The goal of our survey was to determine the availability of CPs in the ambulatory neuro-oncology setting and further to better understand the role of the CP. In our survey, over half of the clinical respondents (51.9%) reported that they practiced in a high-volume clinic. Even in spite of demanding clinics, only ~30% of these providers with access to a pharmacist had one embedded within the clinic setting. By physically distancing the CP from the multidisciplinary team, there may be potential for missed patient interventions, for example, chemotherapy dose modifications, patient education, or symptom management. For those survey respondents with access to a CP, only two-thirds of those pharmacists had direct patient interaction in the clinic. In a study by Delaney et al, researchers looked at the feasibility of integrating a pharmacist in a neuro-oncology clinic. They found that over a 4-month period, the clinical team reported improved clinical efficiency directly due to a CP’s presence. Patients were also surveyed regarding their perception of this direct interaction with a pharmacist. Remarkably, every patient reported that they received useful information from the pharmacist. Patients also reported less stress related to their treatment. Moreover, 90% of patients expressed that the pharmacist should remain a part of the neuro-oncology team. While our survey did not incorporate patient or provider perceptions of the CP, this small study examined these perceptions and supported that a CP should be a permanent member of the ambulatory neuro-oncology clinical team.13

The low survey response rate was a limitation of our study. The survey was sent to a total of 1895 individual email addresses with a ~3.5% response rate. Unfortunately, the survey was sent to an unknown number of nonclinical members as well as trainees, which may have minimized responses. The title of the survey, “Role of Clinical Pharmacists in Neuro-Oncology Clinics” may have biased the participants only to respond if they had a pharmacist present, thereby missing those individuals who would be receptive to working with this discipline. With higher survey participation, investigators may better understand the true access of neuro-oncology providers to CPs.

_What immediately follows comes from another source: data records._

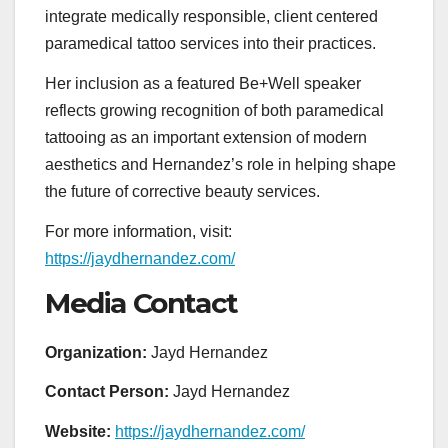
integrate medically responsible, client centered
paramedical tattoo services into their practices.
Her inclusion as a featured Be+Well speaker
reflects growing recognition of both paramedical
tattooing as an important extension of modern
aesthetics and Hernandez’s role in helping shape
the future of corrective beauty services.
For more information, visit:
https://jaydhernandez.com/
Media Contact
Organization:
Jayd Hernandez
Contact Person:
Jayd Hernandez
Website:
https://jaydhernandez.com/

Conclusion and Future Directions

Although many members of the SNO clinical community have demanding outpatient neuro-oncology practices, most do not have the support or expertise of a dedicated neuro-oncology CP. Education about the roles and activities in which a CP can participate and provide valuable input may help to increase access to and utilization of a team-based approach to care. Further investigation regarding potential cost-savings, avoidance of medication errors, and patient-related satisfaction should be evaluated to glean future data on the value of a CP as an integral member of the multidisciplinary neuro-oncology team.

Conflict of interest statement. None declared.